Memoirs of a Geisha

On DVD.

Why did I rent Memoirs of a Geisha? I hated the book on which it was based. Ziyi Zhang’s breathily portentous line reading in the preview — “A story like mine has NEVER been told” — made me roll my eyes. The little I heard of John Williams’ score made me long for Tan Dun’s superior work in Crouching Tiger, Hidden Dragon. I suppose Memoirs made its way onto my Netflix queue because it seemed a shame to pass up the chance to see Gong Li, Michelle Yeoh and Ziyi Zhang on screen together, but I should have trusted my instincts. Memoirs of a Geisha is a dull, overwrought mess. I would have been better off holding my own personal marathon of the trio’s greatest hits, maybe Farewell My Concubine, Crouching Tiger, House of Flying Daggers and 2046.

In Memoirs, Zhang stars as Sayuri, a young geisha whose only motivation in life is to become the possession of the elusive Chairman (Ken Watanabe), a charming businessman who was kind to her once when she was a child. Yeoh plays her mentor, Mameha, whose primary duty is to spout aphorisms about geisha life for the benefit of Western audiences. (Her sex ed talk about eels and undisturbed caves translates particularly poorly.) Gong is their rival, Hatsumomo, who spends most of her time skulking in the shadows, indulging in pyromania and casting venomous fanged smiles at Sayuri across rooms filled with their gentleman callers.

The movie wants us to believe that it’s an intimate look at what a geisha’s life is really like, but it drowns its realism in the sickening honey of a Western fairy tale.
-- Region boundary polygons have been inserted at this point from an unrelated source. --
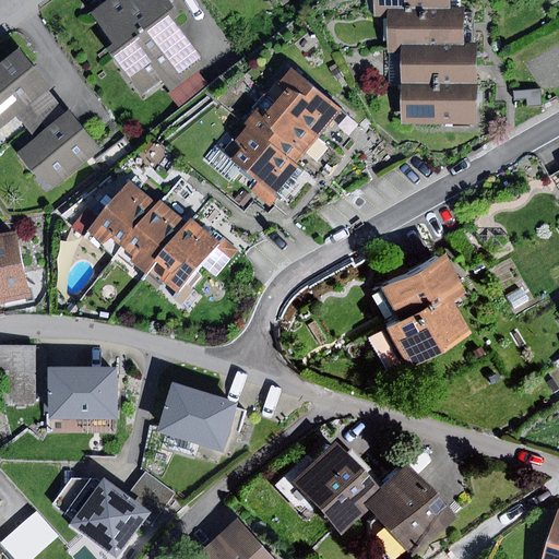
[(168,0),(111,0),(94,13),(120,49),(170,13),(176,10),(168,0)]
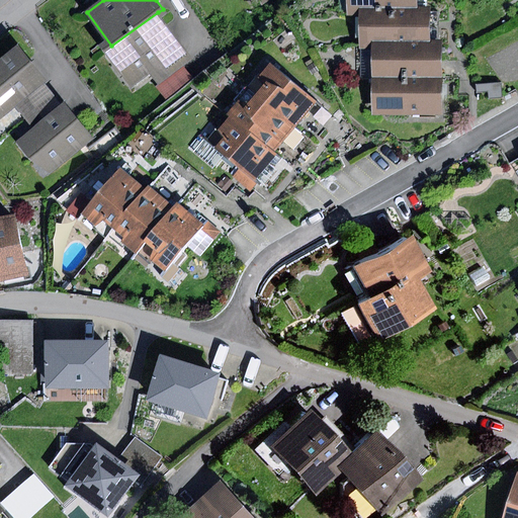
[(347,0),(347,9),(359,9),(419,8),(418,0),(347,0)]
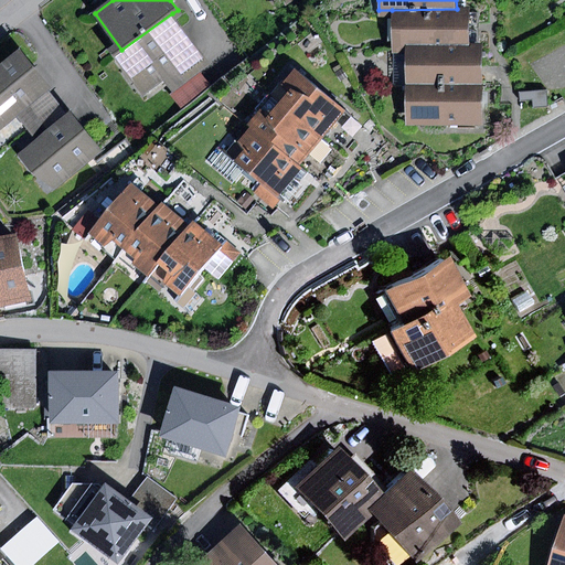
[(465,0),(456,0),(457,9),(466,9),(465,0)]
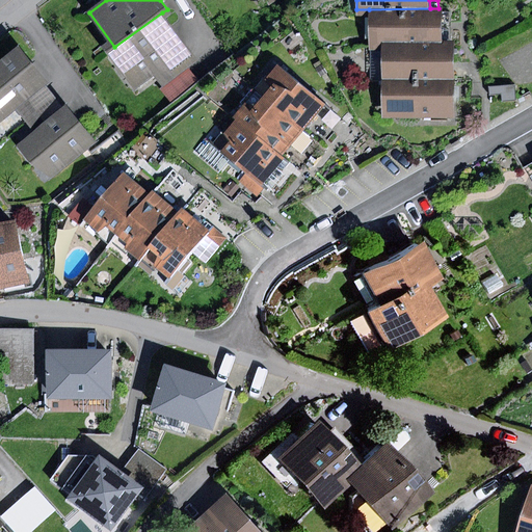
[(430,8),(369,9),(369,44),(381,44),(443,44),(443,8),(439,8),(430,8)]
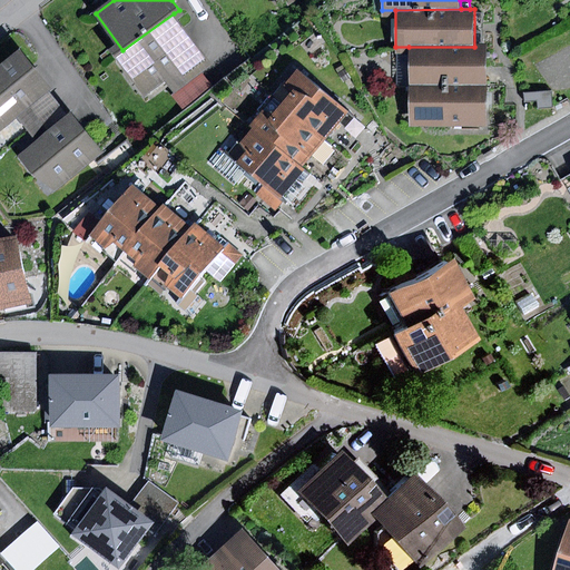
[(115,56),(144,97),(203,53),(174,13),(123,50),(115,56)]
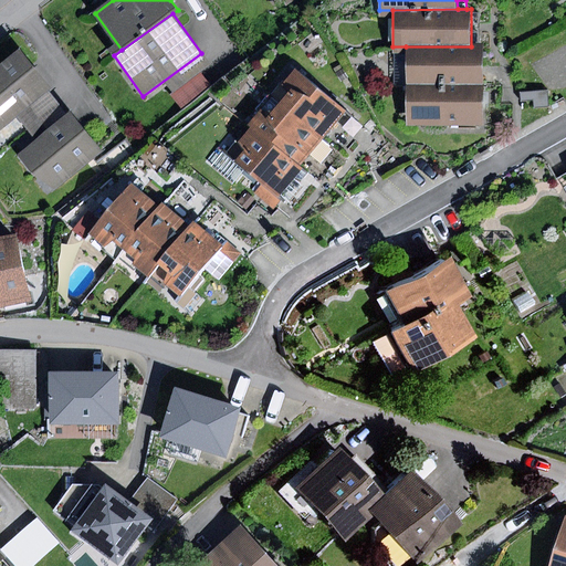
[(471,46),(406,46),(407,86),(484,85),(484,46),(471,46)]
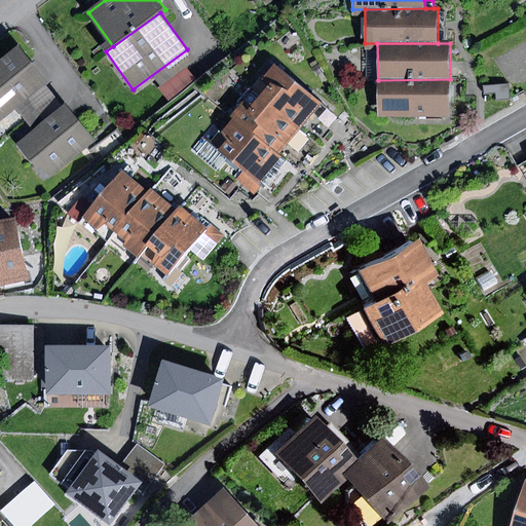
[(20,46),(0,61),(0,119),(15,108),(29,98),(48,82),(20,46)]
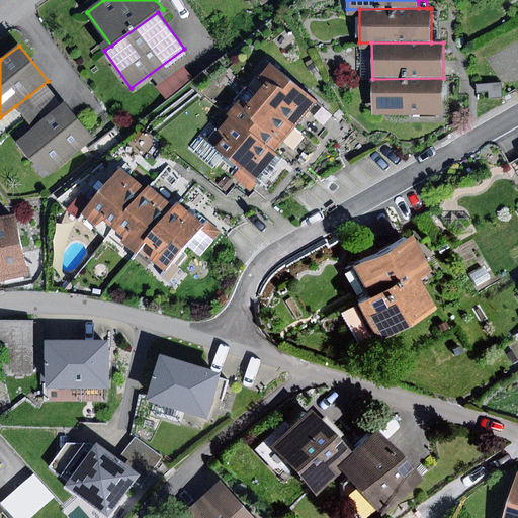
[(264,86),(258,94),(297,126),(318,102),(270,64),(260,76),(264,86)]
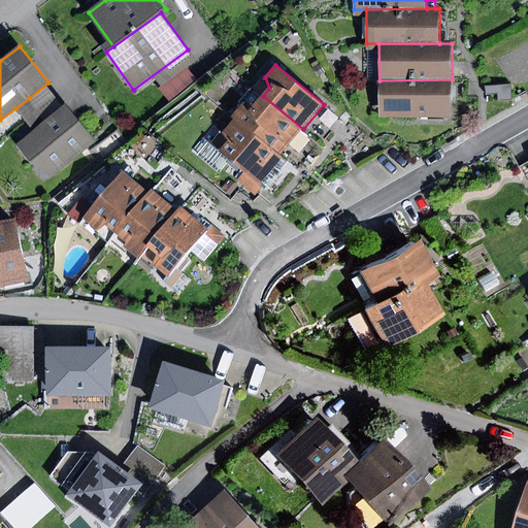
[(187,68),(159,89),(168,102),(197,81),(187,68)]
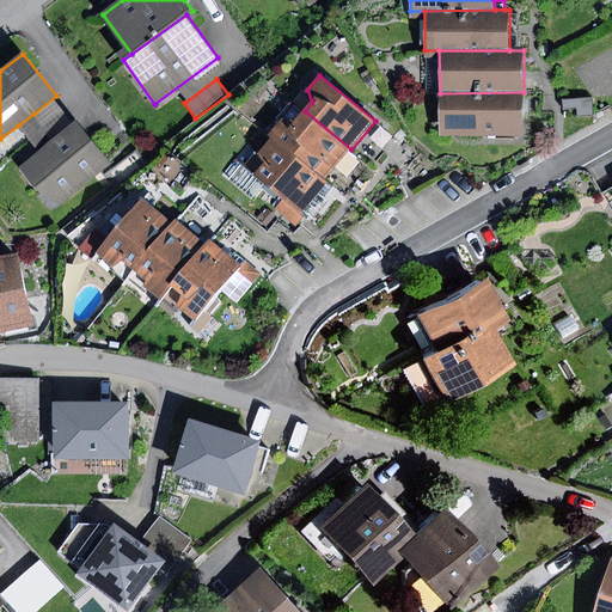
[(524,92),(440,93),(440,136),(524,136),(524,92)]
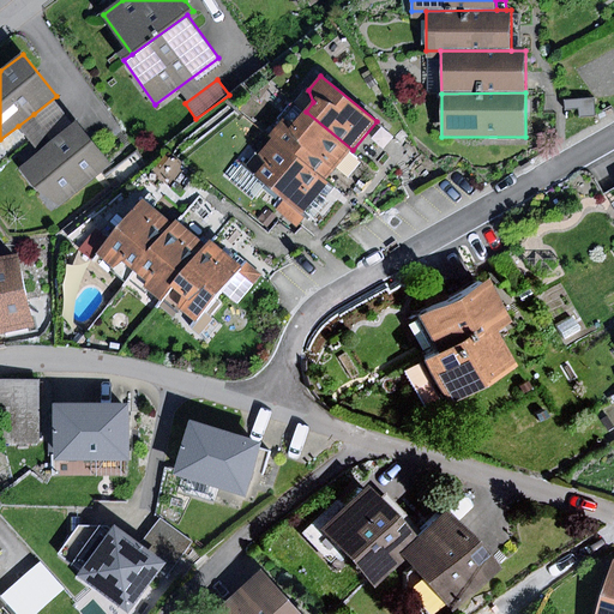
[(595,98),(565,101),(565,110),(579,109),(579,118),(596,116),(595,98)]
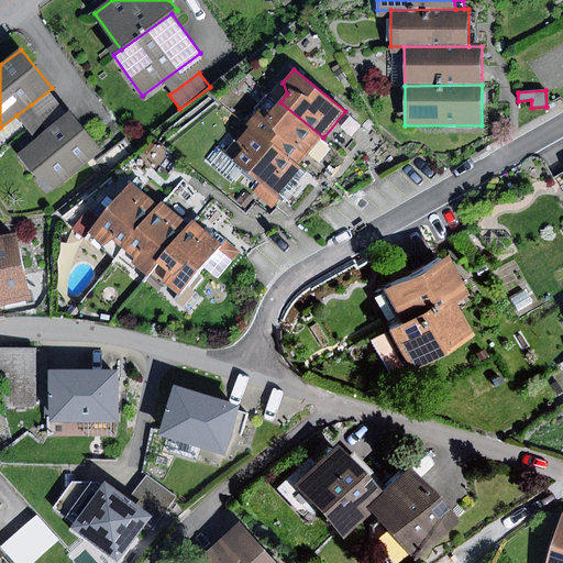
[(247,124),(249,125),(298,166),(322,138),(280,102),(269,113),(260,110),(247,124)]
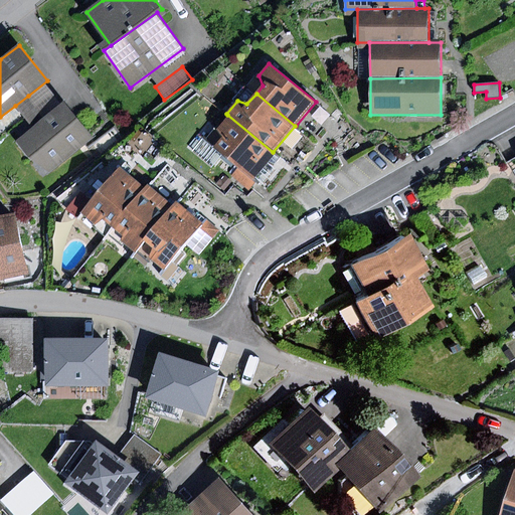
[(28,96),(15,106),(24,118),(37,107),(28,96)]
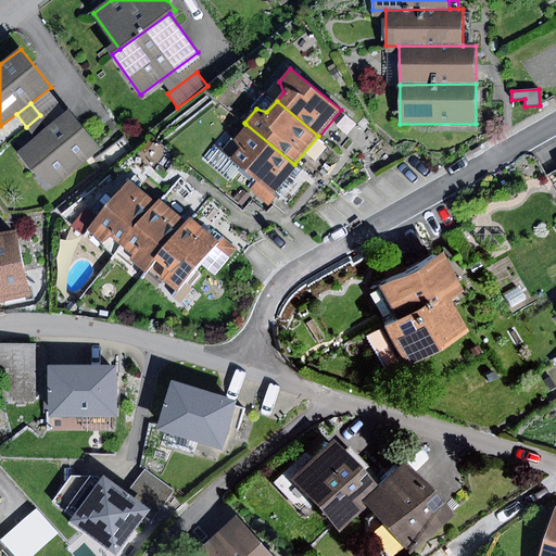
[(36,138),(17,154),(34,174),(53,187),(101,149),(70,111),(50,127),(36,138)]
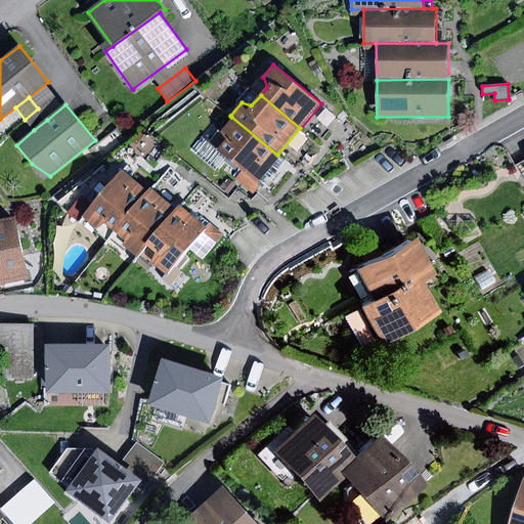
[(47,120),(38,108),(25,120),(34,130),(47,120)]
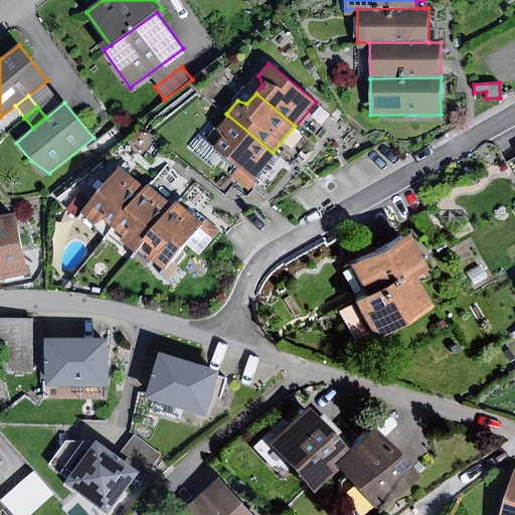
[(227,115),(206,141),(203,138),(192,152),(211,168),(223,154),(253,179),(275,154),(273,152),(227,115)]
The fairy tale isn’t even a good one. Why should we romanticize a prepubescent girl’s crush sustained well into adulthood? I remember the objects of my 12-year-old self’s affection and cringe. I’ve matured past the point of idolizing precocious potheads. Moving on is part of growing up, but Sayuri is forever a 12-year-old with rescue fantasies. At one point, she wails petulantly, “I want a life that is mine,” but she doesn’t, not really. She wants a life that is his. That’s not romantic; it’s pitiful.

The movie eventually reveals that (spoiler! but only for those completely lacking in foresight) the Chairman has always reciprocated Sayuri’s infatuation. Bountiful cherry blossoms and soaring violins assure us that this is ever so romantic, but it’s not. Considering that he met her when she was a little girl, it’s quasi-pedophilic.

But worse than offending my feminist sensibilities, the insipid overarching plot of Memoirs offends my common sense. Sayuri’s life changes dramatically over the course of the film. During World War II, for example, she lives in a remote mountain village as an ordinary commoner. She spends years there without anyone from her former life or any hope of returning to it. How could that experience not change her and alter the shape of her dreams? Does she not make new friends or fall in love or learn anything about life as a woman rather than an objet d’art?

Memoirs’ static characters are matched by Rob Marshall’s turgid direction. He often fails to film the beautiful costumes to their best advantage, and he sucks the energy out of Zhang’s performances as a geisha. Zhang’s “echo game” dance is one of the highlights of House of Flying Daggers, but her big number in Memoirs falls flat. Her dancing is supposed to make a man desperate to bid for the privilege of sending his eel to visit her previously unexplored cave, but lackluster editing robs it of its immediacy and passion. In other words, Memoirs doesn’t even shine as eye candy, and a movie about geishas that fails to meet even that base goal is simply not worth watching.